You can get the size of the table header by creating an empty table. Depends on the number of AMPs.
Apart from the table header, another important reason is the introduction of additional presence bits - in each row of the table. The more compressed values you enlist, the more presence bits you need to compress those values.
- For those rows where values are compressed, we have to store only the presence bit(s), not the actual values, so the storage space is greatly reduced. Bits are packed into bytes. Works like a charm.
- However, if many rows have values that are not compressed, for those rows we store both presence bits and actual value (if not compressed). This introduces a possibility of a size increase, but only when the compressed values are defined incorrectly. So, either no compression takes place for many rows, or we spend too many presense bits for values we don't really need.
So, for each column you should verify whether a compressed value is really encountered in a large number of rows. If a value is quite rare - encountered only in a small number of rows, it might be cheaper to omit it in the compression list.
Char(1) are usually good candidates for compression.
Just want to confirm that as the number of values lead to addtion of presence bits which in turn increases to size of table header.
Do we need to go for odd number of values or the even number of values per column for the good
it's odd, (2**n) -1 :-)
1 -> 1
2 -> 2 - 3
3 -> 4 - 7
4 -> 8 - 15
5 -> 16 - 31
6 -> 32 - 63
7 -> 64 - 127
8 -> 128 - 255
Ok thanks dieter.
Also just wanted to know ,how much savings we get by compressing NULLS or zero length string (i.e '' ) ?

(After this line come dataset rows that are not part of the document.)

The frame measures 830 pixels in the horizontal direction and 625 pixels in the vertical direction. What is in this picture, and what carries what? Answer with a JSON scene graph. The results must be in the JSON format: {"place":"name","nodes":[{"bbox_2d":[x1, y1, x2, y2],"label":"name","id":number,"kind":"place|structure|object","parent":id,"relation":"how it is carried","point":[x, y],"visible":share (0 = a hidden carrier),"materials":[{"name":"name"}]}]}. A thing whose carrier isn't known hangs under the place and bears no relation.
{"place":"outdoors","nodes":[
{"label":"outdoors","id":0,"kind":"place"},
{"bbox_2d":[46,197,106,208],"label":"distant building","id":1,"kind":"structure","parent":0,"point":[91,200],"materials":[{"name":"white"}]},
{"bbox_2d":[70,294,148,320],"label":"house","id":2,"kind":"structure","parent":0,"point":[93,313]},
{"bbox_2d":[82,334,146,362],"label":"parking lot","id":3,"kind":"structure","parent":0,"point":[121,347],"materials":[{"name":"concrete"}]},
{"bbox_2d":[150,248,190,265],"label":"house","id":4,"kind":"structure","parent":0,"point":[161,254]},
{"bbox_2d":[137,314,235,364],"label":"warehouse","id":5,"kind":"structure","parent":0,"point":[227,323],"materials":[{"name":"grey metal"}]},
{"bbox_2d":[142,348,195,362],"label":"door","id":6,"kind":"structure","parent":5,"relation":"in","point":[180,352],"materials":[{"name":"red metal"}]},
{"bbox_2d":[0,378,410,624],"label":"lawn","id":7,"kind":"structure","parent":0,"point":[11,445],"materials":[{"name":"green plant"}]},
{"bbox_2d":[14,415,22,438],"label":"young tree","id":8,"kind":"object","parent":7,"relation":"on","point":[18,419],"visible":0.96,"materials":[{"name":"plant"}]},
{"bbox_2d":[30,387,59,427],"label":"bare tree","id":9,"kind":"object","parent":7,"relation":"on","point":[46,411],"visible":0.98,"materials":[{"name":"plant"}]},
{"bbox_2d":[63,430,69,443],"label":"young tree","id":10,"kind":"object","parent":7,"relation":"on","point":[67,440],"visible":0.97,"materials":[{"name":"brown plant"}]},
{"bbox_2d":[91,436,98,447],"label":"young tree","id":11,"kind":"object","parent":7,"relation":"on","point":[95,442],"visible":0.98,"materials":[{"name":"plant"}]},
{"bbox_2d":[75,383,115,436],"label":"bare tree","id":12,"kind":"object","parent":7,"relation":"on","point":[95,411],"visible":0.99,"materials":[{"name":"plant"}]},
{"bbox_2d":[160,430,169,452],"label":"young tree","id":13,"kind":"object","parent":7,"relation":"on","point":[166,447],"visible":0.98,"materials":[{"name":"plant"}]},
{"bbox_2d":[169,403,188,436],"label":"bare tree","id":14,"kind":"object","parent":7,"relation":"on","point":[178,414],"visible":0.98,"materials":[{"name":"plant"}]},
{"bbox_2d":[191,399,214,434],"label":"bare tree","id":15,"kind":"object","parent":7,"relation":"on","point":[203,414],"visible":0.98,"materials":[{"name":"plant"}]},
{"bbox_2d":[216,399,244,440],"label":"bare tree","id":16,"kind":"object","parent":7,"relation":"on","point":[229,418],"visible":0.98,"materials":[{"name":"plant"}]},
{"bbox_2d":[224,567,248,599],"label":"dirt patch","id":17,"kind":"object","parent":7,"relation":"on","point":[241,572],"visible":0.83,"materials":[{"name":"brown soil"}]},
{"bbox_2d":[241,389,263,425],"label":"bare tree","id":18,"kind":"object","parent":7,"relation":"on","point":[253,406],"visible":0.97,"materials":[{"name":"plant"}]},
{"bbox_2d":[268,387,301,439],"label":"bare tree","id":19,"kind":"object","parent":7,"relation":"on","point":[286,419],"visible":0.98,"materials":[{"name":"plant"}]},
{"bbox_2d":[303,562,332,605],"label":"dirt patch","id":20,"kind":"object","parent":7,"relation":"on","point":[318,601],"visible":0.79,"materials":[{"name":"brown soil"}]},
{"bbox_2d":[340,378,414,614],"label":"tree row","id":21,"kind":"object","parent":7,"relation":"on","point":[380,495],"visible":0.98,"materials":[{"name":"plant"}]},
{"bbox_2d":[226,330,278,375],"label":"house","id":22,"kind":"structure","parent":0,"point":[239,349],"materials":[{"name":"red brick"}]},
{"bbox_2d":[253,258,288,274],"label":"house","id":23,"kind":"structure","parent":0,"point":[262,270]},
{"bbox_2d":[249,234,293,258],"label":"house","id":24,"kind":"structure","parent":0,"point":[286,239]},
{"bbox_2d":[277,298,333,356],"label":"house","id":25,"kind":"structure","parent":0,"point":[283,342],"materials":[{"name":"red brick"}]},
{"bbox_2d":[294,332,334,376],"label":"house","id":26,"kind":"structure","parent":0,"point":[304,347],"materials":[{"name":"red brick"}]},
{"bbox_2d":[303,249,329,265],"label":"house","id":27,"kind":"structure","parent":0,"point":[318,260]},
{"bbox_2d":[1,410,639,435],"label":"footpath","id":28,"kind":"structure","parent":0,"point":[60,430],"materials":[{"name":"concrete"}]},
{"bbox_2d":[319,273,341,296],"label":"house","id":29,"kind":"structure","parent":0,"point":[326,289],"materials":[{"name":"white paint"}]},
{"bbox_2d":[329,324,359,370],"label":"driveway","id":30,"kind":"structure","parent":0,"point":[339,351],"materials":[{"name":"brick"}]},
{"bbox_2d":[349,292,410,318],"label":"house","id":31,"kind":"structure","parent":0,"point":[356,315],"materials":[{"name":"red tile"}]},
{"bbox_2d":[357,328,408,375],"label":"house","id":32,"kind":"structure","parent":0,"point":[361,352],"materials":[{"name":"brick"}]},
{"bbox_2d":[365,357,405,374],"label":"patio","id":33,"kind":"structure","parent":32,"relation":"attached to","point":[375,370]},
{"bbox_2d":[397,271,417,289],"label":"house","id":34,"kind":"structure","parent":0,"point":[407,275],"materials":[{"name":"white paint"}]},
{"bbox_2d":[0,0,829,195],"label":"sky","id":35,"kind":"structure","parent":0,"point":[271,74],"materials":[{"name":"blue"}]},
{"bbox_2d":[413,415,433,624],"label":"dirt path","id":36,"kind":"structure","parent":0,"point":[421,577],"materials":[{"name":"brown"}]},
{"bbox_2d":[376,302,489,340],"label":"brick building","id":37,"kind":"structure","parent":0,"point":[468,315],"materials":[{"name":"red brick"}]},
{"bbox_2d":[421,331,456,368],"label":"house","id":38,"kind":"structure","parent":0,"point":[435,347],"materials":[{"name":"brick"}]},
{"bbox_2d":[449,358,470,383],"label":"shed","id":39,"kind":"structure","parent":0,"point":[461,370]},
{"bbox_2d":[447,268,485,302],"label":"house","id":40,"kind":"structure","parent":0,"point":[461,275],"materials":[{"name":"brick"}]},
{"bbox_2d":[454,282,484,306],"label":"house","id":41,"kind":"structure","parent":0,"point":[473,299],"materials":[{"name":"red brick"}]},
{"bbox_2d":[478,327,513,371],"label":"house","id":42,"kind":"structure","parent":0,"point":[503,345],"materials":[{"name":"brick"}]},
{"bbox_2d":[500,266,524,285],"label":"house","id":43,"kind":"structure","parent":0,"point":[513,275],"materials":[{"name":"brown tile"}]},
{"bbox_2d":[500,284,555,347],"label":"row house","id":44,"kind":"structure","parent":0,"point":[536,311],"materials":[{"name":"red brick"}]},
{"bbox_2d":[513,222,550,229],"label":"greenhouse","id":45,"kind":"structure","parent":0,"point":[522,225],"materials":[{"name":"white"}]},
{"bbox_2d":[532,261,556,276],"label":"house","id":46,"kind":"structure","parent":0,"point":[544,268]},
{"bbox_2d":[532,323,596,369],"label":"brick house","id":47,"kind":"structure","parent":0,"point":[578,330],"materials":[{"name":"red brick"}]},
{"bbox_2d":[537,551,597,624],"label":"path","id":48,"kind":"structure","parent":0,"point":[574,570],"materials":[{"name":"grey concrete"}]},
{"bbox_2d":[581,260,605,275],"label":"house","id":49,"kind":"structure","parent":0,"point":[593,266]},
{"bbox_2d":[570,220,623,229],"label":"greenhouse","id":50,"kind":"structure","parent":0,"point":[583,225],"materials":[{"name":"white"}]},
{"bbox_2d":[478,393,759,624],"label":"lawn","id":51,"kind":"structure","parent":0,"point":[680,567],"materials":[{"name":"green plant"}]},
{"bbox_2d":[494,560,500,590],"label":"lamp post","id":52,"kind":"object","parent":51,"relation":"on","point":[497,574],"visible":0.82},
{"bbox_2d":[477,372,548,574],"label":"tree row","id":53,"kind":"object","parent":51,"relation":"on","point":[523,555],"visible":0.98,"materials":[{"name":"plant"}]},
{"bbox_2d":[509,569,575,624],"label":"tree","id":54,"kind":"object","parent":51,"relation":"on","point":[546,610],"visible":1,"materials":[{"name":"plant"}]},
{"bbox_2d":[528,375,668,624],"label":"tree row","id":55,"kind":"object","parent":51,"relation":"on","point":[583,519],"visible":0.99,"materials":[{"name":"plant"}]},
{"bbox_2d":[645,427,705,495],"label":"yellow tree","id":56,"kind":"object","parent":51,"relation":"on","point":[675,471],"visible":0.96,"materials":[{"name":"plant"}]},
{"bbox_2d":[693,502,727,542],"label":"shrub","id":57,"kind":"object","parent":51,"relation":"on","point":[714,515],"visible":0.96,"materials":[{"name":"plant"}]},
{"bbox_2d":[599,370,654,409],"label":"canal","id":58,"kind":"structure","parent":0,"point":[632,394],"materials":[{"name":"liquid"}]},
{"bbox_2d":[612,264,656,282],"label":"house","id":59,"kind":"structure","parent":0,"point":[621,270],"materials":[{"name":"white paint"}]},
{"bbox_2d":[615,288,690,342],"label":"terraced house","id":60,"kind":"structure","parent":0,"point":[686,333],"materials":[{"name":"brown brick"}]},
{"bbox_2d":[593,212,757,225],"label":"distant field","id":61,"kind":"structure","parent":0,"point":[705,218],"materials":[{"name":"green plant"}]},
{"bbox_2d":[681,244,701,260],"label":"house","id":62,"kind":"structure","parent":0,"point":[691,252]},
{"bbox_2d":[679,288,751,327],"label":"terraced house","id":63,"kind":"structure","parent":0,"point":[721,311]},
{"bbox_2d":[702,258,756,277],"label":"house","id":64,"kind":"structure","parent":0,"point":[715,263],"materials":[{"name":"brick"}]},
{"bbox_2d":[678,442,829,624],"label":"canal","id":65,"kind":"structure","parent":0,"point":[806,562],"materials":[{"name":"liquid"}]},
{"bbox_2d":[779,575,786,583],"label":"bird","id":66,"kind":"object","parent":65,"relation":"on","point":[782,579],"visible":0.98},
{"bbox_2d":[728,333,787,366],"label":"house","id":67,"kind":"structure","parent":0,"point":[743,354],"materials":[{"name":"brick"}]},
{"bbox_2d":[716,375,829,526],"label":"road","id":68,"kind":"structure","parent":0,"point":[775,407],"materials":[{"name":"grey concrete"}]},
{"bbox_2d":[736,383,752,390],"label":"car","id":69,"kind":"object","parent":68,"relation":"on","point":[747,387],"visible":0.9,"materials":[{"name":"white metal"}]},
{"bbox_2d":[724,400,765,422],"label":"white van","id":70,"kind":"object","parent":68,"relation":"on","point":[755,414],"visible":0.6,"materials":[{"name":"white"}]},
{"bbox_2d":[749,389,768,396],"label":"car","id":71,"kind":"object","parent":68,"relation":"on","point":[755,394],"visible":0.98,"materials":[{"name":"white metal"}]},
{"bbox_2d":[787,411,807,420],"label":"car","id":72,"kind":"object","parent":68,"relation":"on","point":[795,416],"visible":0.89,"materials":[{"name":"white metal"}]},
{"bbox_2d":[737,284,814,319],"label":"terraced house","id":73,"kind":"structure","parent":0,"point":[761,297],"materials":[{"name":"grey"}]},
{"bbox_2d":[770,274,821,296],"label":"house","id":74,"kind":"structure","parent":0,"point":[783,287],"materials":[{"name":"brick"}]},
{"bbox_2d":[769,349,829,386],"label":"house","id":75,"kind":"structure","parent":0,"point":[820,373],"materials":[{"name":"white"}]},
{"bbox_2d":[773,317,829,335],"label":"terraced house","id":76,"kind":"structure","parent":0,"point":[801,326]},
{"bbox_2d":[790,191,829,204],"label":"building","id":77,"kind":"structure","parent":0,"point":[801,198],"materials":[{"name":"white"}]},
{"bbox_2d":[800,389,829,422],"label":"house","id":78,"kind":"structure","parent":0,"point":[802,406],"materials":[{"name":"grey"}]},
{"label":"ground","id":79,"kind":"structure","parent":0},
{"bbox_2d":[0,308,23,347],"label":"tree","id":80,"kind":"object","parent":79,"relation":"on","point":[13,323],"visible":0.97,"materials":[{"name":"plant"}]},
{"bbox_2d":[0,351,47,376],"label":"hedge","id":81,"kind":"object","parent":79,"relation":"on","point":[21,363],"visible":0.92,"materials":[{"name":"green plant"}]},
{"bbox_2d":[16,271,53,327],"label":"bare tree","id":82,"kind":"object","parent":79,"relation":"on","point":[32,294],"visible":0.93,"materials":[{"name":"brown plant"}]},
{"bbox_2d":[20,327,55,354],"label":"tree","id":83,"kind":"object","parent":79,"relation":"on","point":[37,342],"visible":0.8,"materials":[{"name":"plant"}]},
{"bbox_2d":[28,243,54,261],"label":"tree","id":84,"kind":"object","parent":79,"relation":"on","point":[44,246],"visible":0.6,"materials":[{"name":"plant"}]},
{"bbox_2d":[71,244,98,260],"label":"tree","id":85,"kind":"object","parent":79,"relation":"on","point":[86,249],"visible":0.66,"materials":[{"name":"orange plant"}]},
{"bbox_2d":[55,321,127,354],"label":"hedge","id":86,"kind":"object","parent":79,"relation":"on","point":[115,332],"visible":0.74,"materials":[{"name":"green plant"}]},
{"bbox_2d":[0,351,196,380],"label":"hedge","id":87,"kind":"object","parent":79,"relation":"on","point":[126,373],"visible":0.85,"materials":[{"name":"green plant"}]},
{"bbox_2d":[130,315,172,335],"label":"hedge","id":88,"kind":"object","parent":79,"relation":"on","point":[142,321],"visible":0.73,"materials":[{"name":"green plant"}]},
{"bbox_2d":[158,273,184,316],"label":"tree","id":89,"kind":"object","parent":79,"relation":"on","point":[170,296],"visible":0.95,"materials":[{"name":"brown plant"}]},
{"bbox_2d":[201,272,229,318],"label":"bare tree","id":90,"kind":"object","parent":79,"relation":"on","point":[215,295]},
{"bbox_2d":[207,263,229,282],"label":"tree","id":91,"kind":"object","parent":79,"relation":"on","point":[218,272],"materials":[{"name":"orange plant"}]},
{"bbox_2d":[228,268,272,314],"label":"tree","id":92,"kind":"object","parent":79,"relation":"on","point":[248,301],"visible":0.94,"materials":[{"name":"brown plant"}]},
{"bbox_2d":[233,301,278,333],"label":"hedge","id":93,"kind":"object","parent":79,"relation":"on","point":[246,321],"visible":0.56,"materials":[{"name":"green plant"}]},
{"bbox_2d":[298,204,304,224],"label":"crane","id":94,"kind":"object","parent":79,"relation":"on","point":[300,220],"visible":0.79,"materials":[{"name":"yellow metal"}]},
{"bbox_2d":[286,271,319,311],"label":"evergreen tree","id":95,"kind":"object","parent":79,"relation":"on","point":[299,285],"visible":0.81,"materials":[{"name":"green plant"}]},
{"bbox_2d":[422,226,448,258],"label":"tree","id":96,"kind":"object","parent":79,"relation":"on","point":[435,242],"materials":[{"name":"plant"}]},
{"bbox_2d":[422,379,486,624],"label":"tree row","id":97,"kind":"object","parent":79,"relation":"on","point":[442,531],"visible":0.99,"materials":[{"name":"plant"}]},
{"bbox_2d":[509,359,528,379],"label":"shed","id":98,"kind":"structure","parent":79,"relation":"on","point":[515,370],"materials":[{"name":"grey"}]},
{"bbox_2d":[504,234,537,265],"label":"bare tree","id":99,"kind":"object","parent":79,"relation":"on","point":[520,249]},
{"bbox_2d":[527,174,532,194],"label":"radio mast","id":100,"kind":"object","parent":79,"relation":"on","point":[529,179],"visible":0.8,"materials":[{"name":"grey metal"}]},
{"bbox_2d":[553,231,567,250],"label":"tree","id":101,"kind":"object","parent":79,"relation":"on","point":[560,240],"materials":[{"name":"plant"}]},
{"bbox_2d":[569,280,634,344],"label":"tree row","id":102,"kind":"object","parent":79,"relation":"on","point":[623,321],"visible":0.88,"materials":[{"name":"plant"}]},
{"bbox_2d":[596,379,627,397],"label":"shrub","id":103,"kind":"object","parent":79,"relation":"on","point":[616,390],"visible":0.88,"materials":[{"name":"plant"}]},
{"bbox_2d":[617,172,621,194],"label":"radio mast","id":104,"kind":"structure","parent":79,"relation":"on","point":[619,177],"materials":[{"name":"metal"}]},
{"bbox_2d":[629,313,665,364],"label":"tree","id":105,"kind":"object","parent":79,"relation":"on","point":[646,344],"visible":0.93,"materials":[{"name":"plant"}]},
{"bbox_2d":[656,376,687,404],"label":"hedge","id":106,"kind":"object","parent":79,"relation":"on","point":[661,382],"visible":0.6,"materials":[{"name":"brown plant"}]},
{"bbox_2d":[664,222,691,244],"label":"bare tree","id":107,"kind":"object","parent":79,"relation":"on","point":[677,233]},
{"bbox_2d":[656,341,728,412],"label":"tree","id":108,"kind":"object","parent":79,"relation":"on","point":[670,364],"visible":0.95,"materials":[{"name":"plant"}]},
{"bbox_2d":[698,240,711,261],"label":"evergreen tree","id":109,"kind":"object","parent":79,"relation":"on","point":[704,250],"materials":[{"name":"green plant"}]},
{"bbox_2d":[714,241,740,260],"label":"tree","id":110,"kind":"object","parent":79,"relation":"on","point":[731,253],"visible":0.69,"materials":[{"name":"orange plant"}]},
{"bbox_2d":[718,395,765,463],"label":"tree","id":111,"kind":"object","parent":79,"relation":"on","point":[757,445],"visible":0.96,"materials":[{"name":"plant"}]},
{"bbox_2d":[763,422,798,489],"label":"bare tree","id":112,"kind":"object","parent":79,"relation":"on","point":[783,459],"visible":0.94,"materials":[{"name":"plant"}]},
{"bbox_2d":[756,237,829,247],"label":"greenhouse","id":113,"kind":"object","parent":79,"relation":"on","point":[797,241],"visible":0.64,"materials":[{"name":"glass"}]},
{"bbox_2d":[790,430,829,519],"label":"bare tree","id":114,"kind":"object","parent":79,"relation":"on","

I believe NULLS or '' also take 1 byte.
Please correct me if I am wrong?
nope, the NULL is already included :-)
See Number of Presence Bits Required to Represent Compressed Values in the Database Design manual:
thanks for the link. I see the information in the documentation contradictory though. As stated in one of the tables, it says:
col_1 CHAR(1) NOT NULL COMPRESS (‘A’) - requires 1 presence bit
col_1 CHAR(1) COMPRESS (‘A’) - requires 2 presence bits
Therefore NULL is not included, in fact nullability requires 1 extra state to be "coded" using presence bits and thus requires the extra presence bit in the case above. The only explanation would be that Teradata stores the information about nullability in a extra separate (presence?) bit, which would be very uneffective. The number of states to be represented by presence bits obviously differs - since compressing null values with COMPRESS is implicit and can't be skipped.
If I'm in fact wrong, can't you tell me why there is difference in the case above?